An e-mail sent to DoT seeking comments remained unanswered.According to the NMP document, 5,25,706 kilometres of optical fibre has been laid under Bharatnet project which aims to connect all villages in the country with a high-speed broadband network.

The indicative monetisation value for Bharatnet fibre assets is considered based on a capex approach.Earlier the scope of the project was limited to 2.5 lakh panchayats, which has now been extended to village level.

In the first phase of telecom asset monetisation proposed in FY23, the NMP estimates to realise ₹20,180 crore, which includes ₹15,780 crore from Bharatnet fibre and ₹4,400 crore from mobile tower sale.

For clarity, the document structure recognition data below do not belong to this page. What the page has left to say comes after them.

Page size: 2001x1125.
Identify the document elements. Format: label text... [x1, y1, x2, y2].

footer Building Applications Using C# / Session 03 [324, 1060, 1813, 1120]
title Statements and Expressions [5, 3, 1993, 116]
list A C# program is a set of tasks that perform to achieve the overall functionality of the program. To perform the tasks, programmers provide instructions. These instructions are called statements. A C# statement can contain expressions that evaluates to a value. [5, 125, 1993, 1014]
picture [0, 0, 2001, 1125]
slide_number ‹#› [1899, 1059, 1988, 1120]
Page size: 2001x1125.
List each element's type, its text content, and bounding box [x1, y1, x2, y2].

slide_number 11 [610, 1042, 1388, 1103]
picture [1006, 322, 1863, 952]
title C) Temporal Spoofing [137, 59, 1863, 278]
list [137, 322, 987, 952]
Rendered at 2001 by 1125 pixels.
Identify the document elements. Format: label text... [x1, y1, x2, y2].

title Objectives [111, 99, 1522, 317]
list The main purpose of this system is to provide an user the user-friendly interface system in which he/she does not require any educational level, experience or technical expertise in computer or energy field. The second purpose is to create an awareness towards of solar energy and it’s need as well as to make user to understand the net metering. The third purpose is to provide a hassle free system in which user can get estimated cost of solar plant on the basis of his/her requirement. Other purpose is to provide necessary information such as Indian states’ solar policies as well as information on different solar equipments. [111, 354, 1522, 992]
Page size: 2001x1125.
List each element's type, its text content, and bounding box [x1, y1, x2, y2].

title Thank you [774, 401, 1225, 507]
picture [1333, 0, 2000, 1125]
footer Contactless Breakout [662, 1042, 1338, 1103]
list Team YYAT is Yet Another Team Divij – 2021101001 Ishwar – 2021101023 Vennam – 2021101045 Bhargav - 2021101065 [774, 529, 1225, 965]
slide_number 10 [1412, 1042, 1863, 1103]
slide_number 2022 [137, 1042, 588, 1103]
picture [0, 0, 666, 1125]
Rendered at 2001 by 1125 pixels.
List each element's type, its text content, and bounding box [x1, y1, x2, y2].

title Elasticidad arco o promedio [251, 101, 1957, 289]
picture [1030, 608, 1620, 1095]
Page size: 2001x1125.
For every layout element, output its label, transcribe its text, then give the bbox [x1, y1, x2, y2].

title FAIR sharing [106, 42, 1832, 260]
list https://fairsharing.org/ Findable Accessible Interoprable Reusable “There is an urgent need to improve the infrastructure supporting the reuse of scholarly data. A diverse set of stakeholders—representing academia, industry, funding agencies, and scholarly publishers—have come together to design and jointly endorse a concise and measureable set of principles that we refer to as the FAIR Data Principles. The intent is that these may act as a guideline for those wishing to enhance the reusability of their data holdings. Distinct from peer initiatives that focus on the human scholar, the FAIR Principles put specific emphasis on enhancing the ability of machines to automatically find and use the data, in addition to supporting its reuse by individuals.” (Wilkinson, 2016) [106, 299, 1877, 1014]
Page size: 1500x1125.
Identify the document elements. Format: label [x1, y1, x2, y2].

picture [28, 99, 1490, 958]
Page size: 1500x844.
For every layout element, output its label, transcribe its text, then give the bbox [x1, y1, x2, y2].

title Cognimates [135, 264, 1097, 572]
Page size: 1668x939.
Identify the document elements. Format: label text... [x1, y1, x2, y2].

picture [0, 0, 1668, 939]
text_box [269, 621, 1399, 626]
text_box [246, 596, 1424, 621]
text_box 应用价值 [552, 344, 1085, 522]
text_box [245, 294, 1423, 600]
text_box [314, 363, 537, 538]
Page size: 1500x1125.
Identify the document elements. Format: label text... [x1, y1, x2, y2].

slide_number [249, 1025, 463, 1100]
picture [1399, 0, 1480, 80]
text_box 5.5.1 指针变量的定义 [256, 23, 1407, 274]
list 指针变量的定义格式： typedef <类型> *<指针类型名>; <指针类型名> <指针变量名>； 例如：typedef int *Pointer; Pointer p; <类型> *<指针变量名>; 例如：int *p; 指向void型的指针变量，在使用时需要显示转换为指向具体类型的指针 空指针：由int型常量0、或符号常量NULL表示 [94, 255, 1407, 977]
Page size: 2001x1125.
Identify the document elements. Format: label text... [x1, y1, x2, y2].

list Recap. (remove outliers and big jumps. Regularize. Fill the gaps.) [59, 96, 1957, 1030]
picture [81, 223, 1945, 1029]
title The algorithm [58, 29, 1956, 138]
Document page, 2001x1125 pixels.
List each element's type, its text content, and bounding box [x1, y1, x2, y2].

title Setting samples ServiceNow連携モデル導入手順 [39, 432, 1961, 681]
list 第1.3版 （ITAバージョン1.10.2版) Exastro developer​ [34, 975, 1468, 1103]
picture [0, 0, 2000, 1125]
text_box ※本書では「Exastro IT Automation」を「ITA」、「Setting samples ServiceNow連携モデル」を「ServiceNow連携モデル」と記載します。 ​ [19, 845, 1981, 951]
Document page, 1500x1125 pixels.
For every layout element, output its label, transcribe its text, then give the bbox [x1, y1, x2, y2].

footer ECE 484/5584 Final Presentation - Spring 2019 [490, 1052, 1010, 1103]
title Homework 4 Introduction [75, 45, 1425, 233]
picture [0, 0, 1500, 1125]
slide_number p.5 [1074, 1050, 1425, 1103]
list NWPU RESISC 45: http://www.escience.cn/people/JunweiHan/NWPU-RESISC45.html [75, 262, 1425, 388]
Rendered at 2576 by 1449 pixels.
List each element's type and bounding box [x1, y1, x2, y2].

According to the document, BSNL's 13,567 mobile tower assets and MTNL's 1,350 towers have been valued at ₹8,800 crore. Both the public sector units jointly own 69,047 mobile towers.

The government has monetised assets worth ₹33,422 crore under the National Monetisation Pipeline (NMP) in 2022-23 so far, with the Coal Ministry leading the list by raising ₹17,000 crore, and the Ports and Shipping Ministry surpassing its overall fiscal target.

In 2021-22, the government surpassed the programme's first-year target of ₹88,000 crore by completing transactions worth ₹1 lakh crore.

Finance Minister Nirmala Sitharaman in a meeting with NITI Aayog CEO Parameswaran Iyer on November 14 reviewed the progress of NMP implementation.